▸ TRY IT
Wherever "assign" occurs in the entries, copy the line that holds it.
########
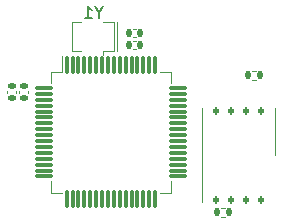
<source format=gbr>
%TF.GenerationSoftware,KiCad,Pcbnew,7.0.8*%
%TF.CreationDate,2023-10-14T12:30:27+02:00*%
%TF.ProjectId,RotorflightF7,526f746f-7266-46c6-9967-687446372e6b,rev?*%
%TF.SameCoordinates,Original*%
%TF.FileFunction,Legend,Bot*%
%TF.FilePolarity,Positive*%
%FSLAX46Y46*%
G04 Gerber Fmt 4.6, Leading zero omitted, Abs format (unit mm)*
G04 Created by KiCad (PCBNEW 7.0.8) date 2023-10-14 12:30:27*
%MOMM*%
%LPD*%
G01*
G04 APERTURE LIST*
G04 Aperture macros list*
%AMRoundRect*
0 Rectangle with rounded corners*
0 $1 Rounding radius*
0 $2 $3 $4 $5 $6 $7 $8 $9 X,Y pos of 4 corners*
0 Add a 4 corners polygon primitive as box body*
4,1,4,$2,$3,$4,$5,$6,$7,$8,$9,$2,$3,0*
0 Add four circle primitives for the rounded corners*
1,1,$1+$1,$2,$3*
1,1,$1+$1,$4,$5*
1,1,$1+$1,$6,$7*
1,1,$1+$1,$8,$9*
0 Add four rect primitives between the rounded corners*
20,1,$1+$1,$2,$3,$4,$5,0*
20,1,$1+$1,$4,$5,$6,$7,0*
20,1,$1+$1,$6,$7,$8,$9,0*
20,1,$1+$1,$8,$9,$2,$3,0*%
G04 Aperture macros list end*
%ADD10C,0.150000*%
%ADD11C,0.120000*%
%ADD12R,0.400000X1.900000*%
%ADD13C,1.700000*%
%ADD14O,1.700000X1.700000*%
%ADD15R,1.700000X1.700000*%
%ADD16C,0.650000*%
%ADD17O,2.100000X1.000000*%
%ADD18O,1.600000X1.000000*%
%ADD19RoundRect,0.075000X-0.075000X0.700000X-0.075000X-0.700000X0.075000X-0.700000X0.075000X0.700000X0*%
%ADD20RoundRect,0.075000X-0.700000X0.075000X-0.700000X-0.075000X0.700000X-0.075000X0.700000X0.075000X0*%
%ADD21RoundRect,0.140000X0.140000X0.170000X-0.140000X0.170000X-0.140000X-0.170000X0.140000X-0.170000X0*%
%ADD22RoundRect,0.125000X0.125000X-0.200000X0.125000X0.200000X-0.125000X0.200000X-0.125000X-0.200000X0*%
%ADD23R,4.300000X3.400000*%
%ADD24RoundRect,0.140000X-0.170000X0.140000X-0.170000X-0.140000X0.170000X-0.140000X0.170000X0.140000X0*%
%ADD25RoundRect,0.135000X-0.135000X-0.185000X0.135000X-0.185000X0.135000X0.185000X-0.135000X0.185000X0*%
%ADD26RoundRect,0.135000X0.135000X0.185000X-0.135000X0.185000X-0.135000X-0.185000X0.135000X-0.185000X0*%
G04 APERTURE END LIST*
D10*
X119866190Y-41308628D02*
X119866190Y-41784819D01*
X120199523Y-40784819D02*
X119866190Y-41308628D01*
X119866190Y-41308628D02*
X119532857Y-40784819D01*
X118675714Y-41784819D02*
X119247142Y-41784819D01*
X118961428Y-41784819D02*
X118961428Y-40784819D01*
X118961428Y-40784819D02*
X119056666Y-40927676D01*
X119056666Y-40927676D02*
X119151904Y-41022914D01*
X119151904Y-41022914D02*
X119247142Y-41070533D01*
D11*
%TO.C,Y1*%
X121190000Y-42130000D02*
X120190000Y-42130000D01*
X117590000Y-44130000D02*
X117590000Y-44530000D01*
X117590000Y-44530000D02*
X118390000Y-44530000D01*
X118390000Y-42130000D02*
X117590000Y-42130000D01*
X120190000Y-44530000D02*
X121190000Y-44530000D01*
X121190000Y-44130000D02*
X121190000Y-42130000D01*
X121390000Y-44130000D02*
X121390000Y-44530000D01*
X121190000Y-44130000D02*
X121190000Y-44530000D01*
X120190000Y-44530000D02*
X120190000Y-44930000D01*
X121390000Y-42130000D02*
X121390000Y-44130000D01*
X117590000Y-42130000D02*
X117590000Y-44130000D01*
%TO.C,U6*%
X126000000Y-46320000D02*
X125050000Y-46320000D01*
X116730000Y-46320000D02*
X116730000Y-44980000D01*
X115780000Y-46320000D02*
X116730000Y-46320000D01*
X126000000Y-47270000D02*
X126000000Y-46320000D01*
X115780000Y-47270000D02*
X115780000Y-46320000D01*
X126000000Y-55590000D02*
X126000000Y-56540000D01*
X115780000Y-55590000D02*
X115780000Y-56540000D01*
X126000000Y-56540000D02*
X125050000Y-56540000D01*
X115780000Y-56540000D02*
X116730000Y-56540000D01*
%TO.C,C19*%
X122997836Y-44390000D02*
X122782164Y-44390000D01*
X122997836Y-43670000D02*
X122782164Y-43670000D01*
%TO.C,C11*%
X122997836Y-43390000D02*
X122782164Y-43390000D01*
X122997836Y-42670000D02*
X122782164Y-42670000D01*
%TO.C,U9*%
X128580000Y-57380000D02*
X128580000Y-49380000D01*
X134800000Y-53380000D02*
X134800000Y-49380000D01*
%TO.C,C10*%
X113850000Y-47922164D02*
X113850000Y-48137836D01*
X113130000Y-47922164D02*
X113130000Y-48137836D01*
%TO.C,C20*%
X112850000Y-47922164D02*
X112850000Y-48137836D01*
X112130000Y-47922164D02*
X112130000Y-48137836D01*
%TO.C,R13*%
X130236359Y-57850000D02*
X130543641Y-57850000D01*
X130236359Y-58610000D02*
X130543641Y-58610000D01*
%TO.C,R12*%
X133143641Y-47010000D02*
X132836359Y-47010000D01*
X133143641Y-46250000D02*
X132836359Y-46250000D01*
%TD*%
%LPC*%
D12*
%TO.C,Y1*%
X120590000Y-43330000D03*
X119390000Y-43330000D03*
X118190000Y-43330000D03*
%TD*%
D13*
%TO.C,J2*%
X105000000Y-57550000D03*
D14*
X105000000Y-55010000D03*
X105000000Y-52470000D03*
X105000000Y-49930000D03*
X105000000Y-44850000D03*
X105000000Y-42310000D03*
X105000000Y-39770000D03*
D13*
X102460000Y-57550000D03*
D14*
X102460000Y-55010000D03*
X102460000Y-52470000D03*
X102460000Y-49930000D03*
X102460000Y-44850000D03*
X102460000Y-42310000D03*
X102460000Y-39770000D03*
D15*
X99920000Y-57550000D03*
X99920000Y-55010000D03*
X99920000Y-52470000D03*
X99920000Y-49930000D03*
X99920000Y-44850000D03*
X99920000Y-42310000D03*
X99920000Y-39770000D03*
%TD*%
D16*
%TO.C,J1*%
X129550000Y-46820000D03*
X129550000Y-41040000D03*
D17*
X129020000Y-48250000D03*
D18*
X133200000Y-48250000D03*
D17*
X129020000Y-39610000D03*
D18*
X133200000Y-39610000D03*
%TD*%
D19*
%TO.C,U6*%
X117140000Y-45755000D03*
X117640000Y-45755000D03*
X118140000Y-45755000D03*
X118640000Y-45755000D03*
X119140000Y-45755000D03*
X119640000Y-45755000D03*
X120140000Y-45755000D03*
X120640000Y-45755000D03*
X121140000Y-45755000D03*
X121640000Y-45755000D03*
X122140000Y-45755000D03*
X122640000Y-45755000D03*
X123140000Y-45755000D03*
X123640000Y-45755000D03*
X124140000Y-45755000D03*
X124640000Y-45755000D03*
D20*
X126565000Y-47680000D03*
X126565000Y-48180000D03*
X126565000Y-48680000D03*
X126565000Y-49180000D03*
X126565000Y-49680000D03*
X126565000Y-50180000D03*
X126565000Y-50680000D03*
X126565000Y-51180000D03*
X126565000Y-51680000D03*
X126565000Y-52180000D03*
X126565000Y-52680000D03*
X126565000Y-53180000D03*
X126565000Y-53680000D03*
X126565000Y-54180000D03*
X126565000Y-54680000D03*
X126565000Y-55180000D03*
D19*
X124640000Y-57105000D03*
X124140000Y-57105000D03*
X123640000Y-57105000D03*
X123140000Y-57105000D03*
X122640000Y-57105000D03*
X122140000Y-57105000D03*
X121640000Y-57105000D03*
X121140000Y-57105000D03*
X120640000Y-57105000D03*
X120140000Y-57105000D03*
X119640000Y-57105000D03*
X119140000Y-57105000D03*
X118640000Y-57105000D03*
X118140000Y-57105000D03*
X117640000Y-57105000D03*
X117140000Y-57105000D03*
D20*
X115215000Y-55180000D03*
X115215000Y-54680000D03*
X115215000Y-54180000D03*
X115215000Y-53680000D03*
X115215000Y-53180000D03*
X115215000Y-52680000D03*
X115215000Y-52180000D03*
X115215000Y-51680000D03*
X115215000Y-51180000D03*
X115215000Y-50680000D03*
X115215000Y-50180000D03*
X115215000Y-49680000D03*
X115215000Y-49180000D03*
X115215000Y-48680000D03*
X115215000Y-48180000D03*
X115215000Y-47680000D03*
%TD*%
D21*
%TO.C,C19*%
X123370000Y-44030000D03*
X122410000Y-44030000D03*
%TD*%
%TO.C,C11*%
X123370000Y-43030000D03*
X122410000Y-43030000D03*
%TD*%
D22*
%TO.C,U9*%
X133595000Y-57130000D03*
X132325000Y-57130000D03*
X131055000Y-57130000D03*
X129785000Y-57130000D03*
X129785000Y-49630000D03*
X131055000Y-49630000D03*
X132325000Y-49630000D03*
X133595000Y-49630000D03*
D23*
X131690000Y-53380000D03*
%TD*%
D24*
%TO.C,C10*%
X113490000Y-47550000D03*
X113490000Y-48510000D03*
%TD*%
%TO.C,C20*%
X112490000Y-47550000D03*
X112490000Y-48510000D03*
%TD*%
D25*
%TO.C,R13*%
X129880000Y-58230000D03*
X130900000Y-58230000D03*
%TD*%
D26*
%TO.C,R12*%
X133500000Y-46630000D03*
X132480000Y-46630000D03*
%TD*%
%LPD*%
M02*

</source>
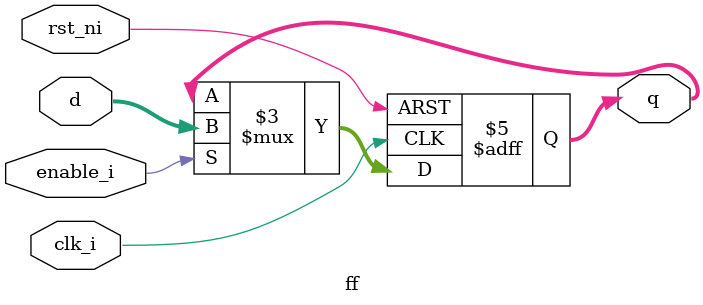
<source format=sv>

module ff #( 
    parameter int unsigned WIDTH = 32
) (
    input  logic                    clk_i,
    input  logic                    rst_ni,
    input  logic                    enable_i,
    input  logic    [WIDTH-1:0]     d,
    output logic    [WIDTH-1:0]     q
);

    always_ff @( posedge clk_i, negedge rst_ni  ) begin : flip_flop
        if(~rst_ni)
            q <= '0;
        else if(enable_i)
            q <= d;
    end

endmodule
</source>
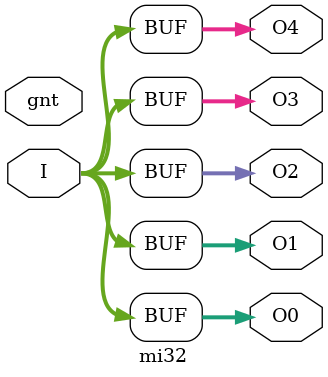
<source format=v>
/************************************************************************
 *     File Name  : mi32.v
 *        Version :
 *           Date : 
 *    Description : 
 *   Dependencies :
 *
 *        Company : Beijing Soul Tech.
 *
 *   Copyright (C) 2008 Beijing Soul tech.
 *
 ***********************************************************************/
module mi32(/*AUTOARG*/
   // Outputs
   O0, O1, O2, O3, O4,
   // Inputs
   I, gnt
   );
   input [31:0] I;
   input [4:0] gnt;
   output [31:0] O0,
		 O1,
		 O2,
		 O3,
		 O4;
   /*assign 	O4 = gnt[4] ? I : 32'hz;
   assign 	O3 = gnt[3] ? I : 32'hz;
   assign 	O2 = gnt[2] ? I : 32'hz;
   assign 	O1 = gnt[1] ? I : 32'hz;
   assign 	O0 = gnt[0] ? I : 32'hz;*/
   assign 	O0 = I;
   assign 	O1 = I;
   assign 	O2 = I;
   assign 	O3 = I;
   assign 	O4 = I;
   
endmodule // mi

</source>
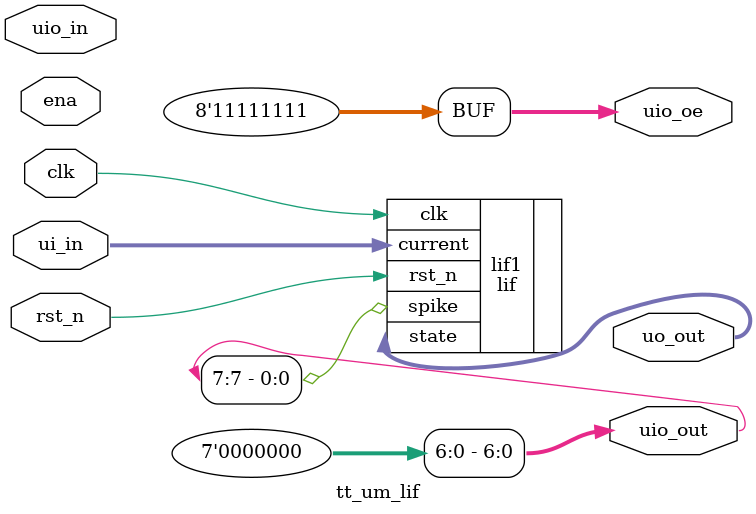
<source format=v>
`default_nettype none

module tt_um_lif (
    input  wire [7:0] ui_in,    // Dedicated inputs - connected to the input switches
    output wire [7:0] uo_out,   // Dedicated outputs - connected to the 7 segment display
    input  wire [7:0] uio_in,   // IOs: Bidirectional Input path
    output wire [7:0] uio_out,  // IOs: Bidirectional Output path
    output wire [7:0] uio_oe,   // IOs: Bidirectional Enable path (active high: 0=input, 1=output)
    input  wire       ena,      // will go high when the design is enabled
    input  wire       clk,      // clock
    input  wire       rst_n     // reset_n - low to reset
);


    // use bidirectionals as outputs
    assign uio_oe = 8'b11111111;
    assign uio_out[6:0] = 6'd0;

    // instantiate lif neuron
    lif lif1(.current(ui_in), .clk(clk), .rst_n(rst_n), .spike(uio_out[7]), .state(uo_out));
    // lif lif2(.current({uio_out[7], 7'b0000000}), .clk(clk), .rst_n(rst_n), .spike(uio_out[6]), .state(uo_out));

endmodule

</source>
########
▸ TASK OUTPUT
   /*assign 	O4 = gnt[4] ? I : 32'hz;
   assign 	O3 = gnt[3] ? I : 32'hz;
   assign 	O2 = gnt[2] ? I : 32'hz;
   assign 	O1 = gnt[1] ? I : 32'hz;
   assign 	O0 = gnt[0] ? I : 32'hz;*/
   assign 	O0 = I;
   assign 	O1 = I;
   assign 	O2 = I;
   assign 	O3 = I;
   assign 	O4 = I;
    assign uio_oe = 8'b11111111;
    assign uio_out[6:0] = 6'd0;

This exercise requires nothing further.